IPCC Report on Melting Ice Gives Increased Pressure to Climate Negotiations

IPCC Report on Melting Ice Gives Increased Pressure to Climate Negotiations

The latest report from the IPCC on the seas and melting ice will be a further addition to a year in which the pressure on increased efforts from politics and business increased ever more. This is according to researchers who follow the UN climate negotiations.

In the UN Climate Panel’s latest report, it becomes clear what consequences we expect in sea and ice-dependent environments if escalating climate change is not curbed. In addition to low-lying countries and inhabited areas will suffer extensive sea-level rises, drinking water supplies are also threatened by melted ice in mountainous areas.

The report is the second special report in just a month from the UN Climate Panel IPCC, and the third in a year. The knowledge situation for the upcoming climate negotiations in Chile this autumn is thus extensive.

Promised raised commitments

However, it is not just a strengthened knowledge situation that puts additional pressure in the political negotiations.

The fact that 66 countries this week announced that they will develop net zero emission targets at the extra convening climate summit in New York also contributes. Add to this that 59 parties, including China, India and the EU, have also promised increased commitments under the Paris Agreement next year.

– For every country that takes on more ambitious commitments, you put pressure on those countries that say nothing and those who stand and falter. And if you think of any kind of external monitoring, it is also true that the more countries that take on a certain type of commitments, the more the actual disadvantages of not following this train, says Mathias Fridahl, who followed the climate talks within the UN Climate Convention UNFCCC for several years.

Fridays for Future

On top of these signs, the Fridays for Future movement’s widespread protests, progress in both the maritime and aviation sectors’ discussions on their climate commitments and new steps taken in the Montreal Protocol also contribute to limiting the use of climate-harmful gases to further increase pressure on those who falter.

– It is moving in a kind of positive direction, which within a few years will hopefully also have a major impact in emissions reduction and actual policy, to everyday university lecturer at the interdisciplinary department TEMA.

IPCC reports have “had good timing”

Although there may not be many new conclusions in the report itself. As the IPCC compiles the overall scientific evidence at the moment in the field, the reports are often said to act as a means of pressure in the climate negotiations.

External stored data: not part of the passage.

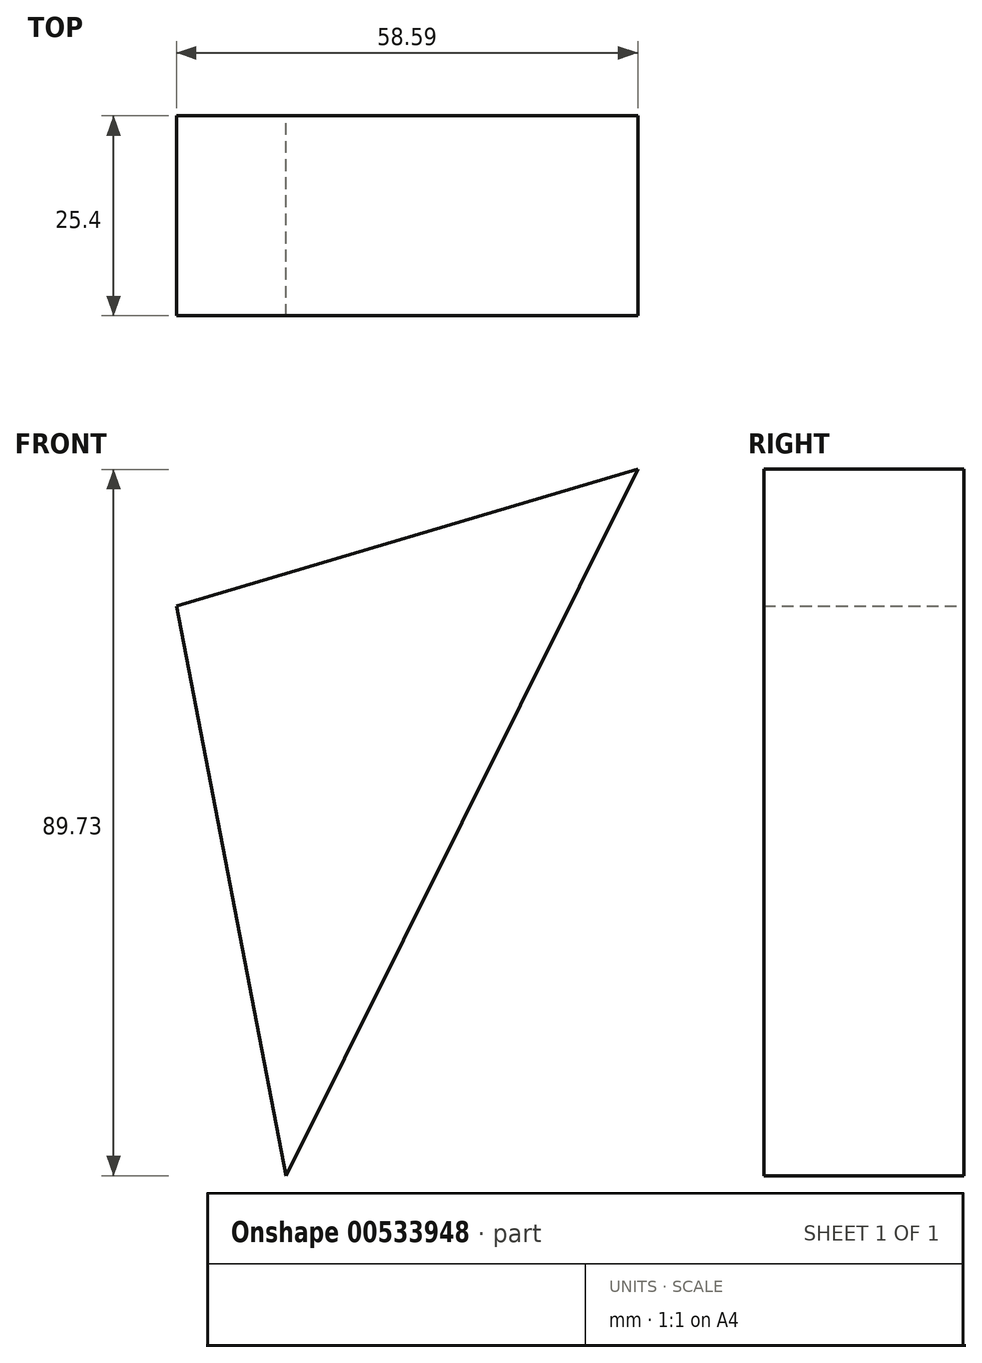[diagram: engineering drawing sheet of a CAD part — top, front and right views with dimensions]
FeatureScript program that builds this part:
annotation { "Feature Type Name" : "Feature", "Feature Type Description" : "" }
export const myFeature = defineFeature(function(context is Context, id is Id, definition is map)
    precondition{}
    {
        {
            var Q0;
            Q0=qCreatedBy(makeId("Front.planeOp"),FACE);
            var sketch = newSketch(context, id + "F0", { "sketchPlane" : qUnion([Q0])});
            skLineSegment(sketch, "E0", {"start": v(-91.25, 59.62) * mm, "end": v(-135.9, -30.1) * mm});
            skLineSegment(sketch, "E1", {"start": v(-149.84, 42.23) * mm, "end": v(-135.9, -30.1) * mm});
            skLineSegment(sketch, "E2", {"start": v(-149.84, 42.23) * mm, "end": v(-91.25, 59.62) * mm});
            skSolve(sketch);
        }
        {
            var Q0;
            Q0 = qSketchRegion(id + "F0", true);
            var Q1;
            Q1=makeQuery(id+"F0.imprint","IMPRINT",FACE,{"disambiguationData":[TD([[makeQuery(id+"F0.imprint","IMPRINT",EDGE,{"derivedFrom":sQuery(id+"F0.wireOp",EDGE,"E0")}),-1.0]])]});
            extrude(context, id + "F1", {"entities" : qUnion([Q0, Q1]), "depth" : 25.4 * mm, "offsetDistance" : 25.4 * mm});
        }
    });
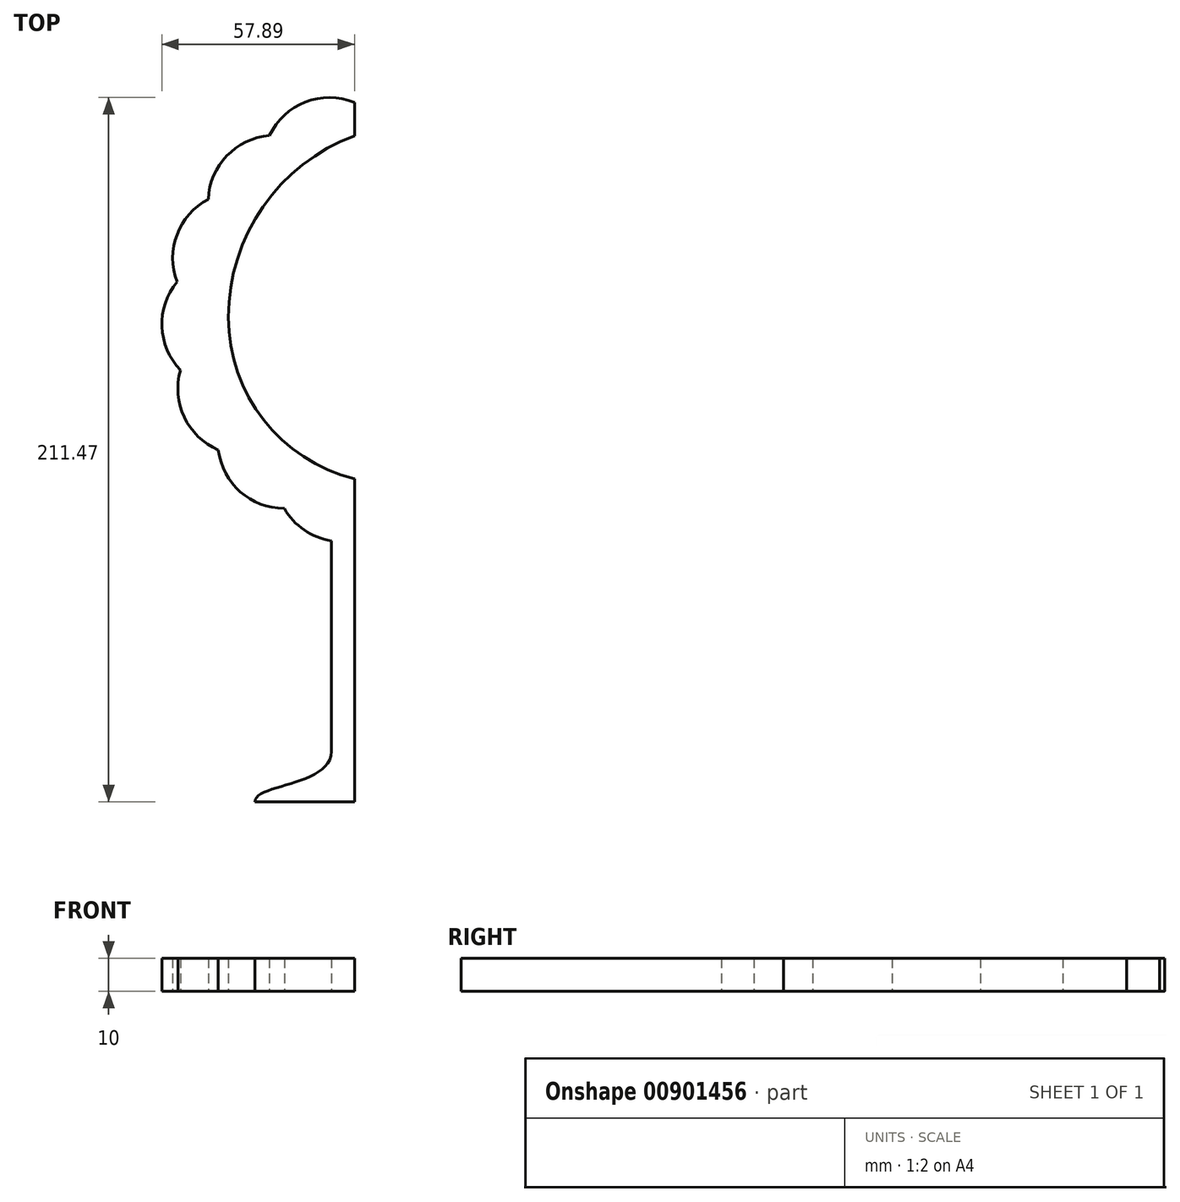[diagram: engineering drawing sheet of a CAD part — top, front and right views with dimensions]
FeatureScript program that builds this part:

– It is also true that IPCC has previously had good timing on the reports for major rounds of negotiations between the countries in UN climate cooperation.

The first IPCC report was written, among other things, on the basis of a mandate to extract building blocks for a climate convention. Then there have also been new reports ahead of the Kyoto Protocol’s final negotiations, as well as at the time of agreeing on the mandate for the big negotiations in Copenhagen and ahead of the crucial Paris meeting.

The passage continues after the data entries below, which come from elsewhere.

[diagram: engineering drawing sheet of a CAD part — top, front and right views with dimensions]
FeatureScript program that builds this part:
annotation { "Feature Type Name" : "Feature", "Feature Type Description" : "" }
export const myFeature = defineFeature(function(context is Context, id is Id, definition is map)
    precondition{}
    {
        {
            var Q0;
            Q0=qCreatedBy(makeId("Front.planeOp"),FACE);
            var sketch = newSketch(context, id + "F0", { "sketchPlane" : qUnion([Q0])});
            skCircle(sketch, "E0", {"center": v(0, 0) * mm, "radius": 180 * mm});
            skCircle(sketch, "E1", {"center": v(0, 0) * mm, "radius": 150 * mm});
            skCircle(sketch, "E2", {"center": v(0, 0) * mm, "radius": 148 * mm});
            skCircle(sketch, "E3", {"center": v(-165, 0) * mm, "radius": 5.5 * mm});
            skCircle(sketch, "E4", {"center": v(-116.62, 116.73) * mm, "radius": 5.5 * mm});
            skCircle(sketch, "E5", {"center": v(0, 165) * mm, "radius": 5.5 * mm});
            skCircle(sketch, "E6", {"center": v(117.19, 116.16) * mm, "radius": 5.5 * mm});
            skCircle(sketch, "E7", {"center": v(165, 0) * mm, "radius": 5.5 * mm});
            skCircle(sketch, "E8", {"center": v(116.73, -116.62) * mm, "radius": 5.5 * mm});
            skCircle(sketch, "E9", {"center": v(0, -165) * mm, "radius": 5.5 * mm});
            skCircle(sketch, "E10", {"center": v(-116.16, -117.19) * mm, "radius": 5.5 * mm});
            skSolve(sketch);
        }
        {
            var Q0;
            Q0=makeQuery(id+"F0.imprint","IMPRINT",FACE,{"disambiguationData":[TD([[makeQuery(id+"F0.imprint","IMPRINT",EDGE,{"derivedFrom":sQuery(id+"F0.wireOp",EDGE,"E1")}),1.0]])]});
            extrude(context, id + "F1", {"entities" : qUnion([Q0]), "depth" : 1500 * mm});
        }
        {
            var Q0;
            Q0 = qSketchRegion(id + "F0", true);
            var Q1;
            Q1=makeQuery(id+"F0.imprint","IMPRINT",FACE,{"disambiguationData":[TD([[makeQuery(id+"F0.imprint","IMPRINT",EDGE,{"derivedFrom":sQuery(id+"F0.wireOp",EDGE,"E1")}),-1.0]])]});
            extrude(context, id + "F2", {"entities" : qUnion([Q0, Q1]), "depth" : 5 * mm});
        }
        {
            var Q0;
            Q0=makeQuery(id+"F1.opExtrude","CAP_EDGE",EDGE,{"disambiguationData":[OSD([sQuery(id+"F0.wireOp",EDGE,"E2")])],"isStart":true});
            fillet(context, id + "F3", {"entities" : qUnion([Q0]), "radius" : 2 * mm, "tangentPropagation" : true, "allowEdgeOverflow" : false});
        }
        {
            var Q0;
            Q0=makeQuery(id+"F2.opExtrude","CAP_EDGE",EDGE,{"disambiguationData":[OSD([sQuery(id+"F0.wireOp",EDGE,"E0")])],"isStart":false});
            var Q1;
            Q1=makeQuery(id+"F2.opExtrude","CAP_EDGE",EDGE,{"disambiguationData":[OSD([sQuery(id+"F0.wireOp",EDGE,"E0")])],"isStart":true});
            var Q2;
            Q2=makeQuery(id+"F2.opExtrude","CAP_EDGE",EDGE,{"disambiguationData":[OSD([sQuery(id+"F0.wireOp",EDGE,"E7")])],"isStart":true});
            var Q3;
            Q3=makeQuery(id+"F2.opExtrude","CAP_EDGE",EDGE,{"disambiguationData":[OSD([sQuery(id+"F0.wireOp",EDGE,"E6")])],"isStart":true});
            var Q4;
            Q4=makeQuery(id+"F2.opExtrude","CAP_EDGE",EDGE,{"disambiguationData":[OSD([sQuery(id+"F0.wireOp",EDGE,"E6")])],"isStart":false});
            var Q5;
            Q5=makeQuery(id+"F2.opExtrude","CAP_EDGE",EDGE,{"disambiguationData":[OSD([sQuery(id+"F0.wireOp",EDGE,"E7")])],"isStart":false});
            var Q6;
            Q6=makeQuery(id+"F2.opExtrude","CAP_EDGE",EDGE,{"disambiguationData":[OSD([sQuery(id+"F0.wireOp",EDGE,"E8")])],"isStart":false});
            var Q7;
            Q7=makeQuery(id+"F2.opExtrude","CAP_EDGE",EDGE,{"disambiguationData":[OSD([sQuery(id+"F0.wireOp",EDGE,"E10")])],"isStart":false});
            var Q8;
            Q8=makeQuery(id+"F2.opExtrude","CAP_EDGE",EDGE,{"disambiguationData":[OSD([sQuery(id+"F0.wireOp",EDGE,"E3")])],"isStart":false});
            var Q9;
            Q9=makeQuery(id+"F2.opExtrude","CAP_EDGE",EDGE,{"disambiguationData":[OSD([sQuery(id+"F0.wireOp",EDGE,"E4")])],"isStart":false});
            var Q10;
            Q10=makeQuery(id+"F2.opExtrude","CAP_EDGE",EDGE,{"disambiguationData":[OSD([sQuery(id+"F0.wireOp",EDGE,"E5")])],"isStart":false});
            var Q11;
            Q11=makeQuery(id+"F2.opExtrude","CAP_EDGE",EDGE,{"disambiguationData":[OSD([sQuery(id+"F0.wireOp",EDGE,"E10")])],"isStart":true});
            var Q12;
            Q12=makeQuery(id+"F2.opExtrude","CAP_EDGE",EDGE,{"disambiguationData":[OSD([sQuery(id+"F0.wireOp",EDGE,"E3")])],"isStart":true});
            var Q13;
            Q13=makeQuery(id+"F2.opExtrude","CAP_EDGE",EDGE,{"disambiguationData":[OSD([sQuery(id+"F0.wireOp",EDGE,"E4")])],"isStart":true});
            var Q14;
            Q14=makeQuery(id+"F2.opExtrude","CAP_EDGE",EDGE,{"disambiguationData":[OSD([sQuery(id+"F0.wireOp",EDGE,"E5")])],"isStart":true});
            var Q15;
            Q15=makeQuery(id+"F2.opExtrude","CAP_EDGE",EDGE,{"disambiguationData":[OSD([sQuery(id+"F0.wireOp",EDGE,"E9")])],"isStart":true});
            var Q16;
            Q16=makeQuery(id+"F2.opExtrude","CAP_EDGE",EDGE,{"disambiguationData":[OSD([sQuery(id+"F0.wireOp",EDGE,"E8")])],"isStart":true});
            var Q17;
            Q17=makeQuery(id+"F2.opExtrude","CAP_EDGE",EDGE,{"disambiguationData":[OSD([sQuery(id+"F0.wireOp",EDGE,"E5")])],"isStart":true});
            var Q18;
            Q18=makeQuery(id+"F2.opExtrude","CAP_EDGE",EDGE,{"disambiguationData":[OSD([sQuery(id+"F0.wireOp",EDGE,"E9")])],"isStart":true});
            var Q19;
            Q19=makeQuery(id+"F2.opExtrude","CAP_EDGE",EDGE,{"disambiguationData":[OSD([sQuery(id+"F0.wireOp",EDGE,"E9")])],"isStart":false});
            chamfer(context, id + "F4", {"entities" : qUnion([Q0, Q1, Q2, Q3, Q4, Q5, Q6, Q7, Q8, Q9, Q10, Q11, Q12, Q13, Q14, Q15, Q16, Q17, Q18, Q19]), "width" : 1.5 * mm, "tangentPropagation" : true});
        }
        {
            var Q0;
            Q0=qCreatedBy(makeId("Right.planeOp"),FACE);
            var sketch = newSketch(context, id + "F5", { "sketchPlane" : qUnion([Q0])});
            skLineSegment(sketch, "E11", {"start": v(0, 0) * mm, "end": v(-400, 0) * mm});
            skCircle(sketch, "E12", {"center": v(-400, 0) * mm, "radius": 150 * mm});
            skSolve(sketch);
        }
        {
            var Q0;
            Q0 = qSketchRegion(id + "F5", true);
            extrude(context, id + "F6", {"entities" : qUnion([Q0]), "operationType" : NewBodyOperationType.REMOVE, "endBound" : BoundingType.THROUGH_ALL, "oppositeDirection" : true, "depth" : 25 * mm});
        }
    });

The first IPCC report was written on the basis of a mandate to extract building blocks into one.

– It is said that the reports have given progressive states pushed in the negotiations. This is because they can then say in the negotiations that “We agree on the state of knowledge” and “We have signed this in different IPCC contexts”, then they can say that “We now know that this is serious and now we must act ”. It would probably have been more difficult to do without IPCC, even if it is a counterfactual reasoning.

Saudi Arabia and the United States continued to protest

But the situation can also be the same as in Katowice last year. There, among others, Saudi Arabia and the United States, which did not agree with the conclusions of the report in the IPCC context, continued to protest against the conclusions also in place in the UNFCCC negotiations.

This time, however, the protests should have been less in the light of the information provided by the 104 co-authors within the IPCC. According to the information leaked from the final talks this week in Monaco, where the countries of the world have been commenting on the “summary for decision makers”, it must have been mainly Saudi Arabia who objected to the excessive links between the “sea report” and the two previous reports presented there. last year, namely regarding the land use report and the 1.5-degree report.

“Convenient not to argue about the state of knowledge”

Hopefully, therefore, the political negotiators do not have to devote energy to discussing the state of knowledge at the upcoming climate summits in Chile and Scotland.

– It is practical to not have to argue about the state of knowledge. Should one sit at the climate negotiations and argue about “what climate change is” and “what is dangerous and not dangerous”, the negotiations would have a much easier failure. It is already difficult enough to answer the question “What should we do about the state of knowledge?”.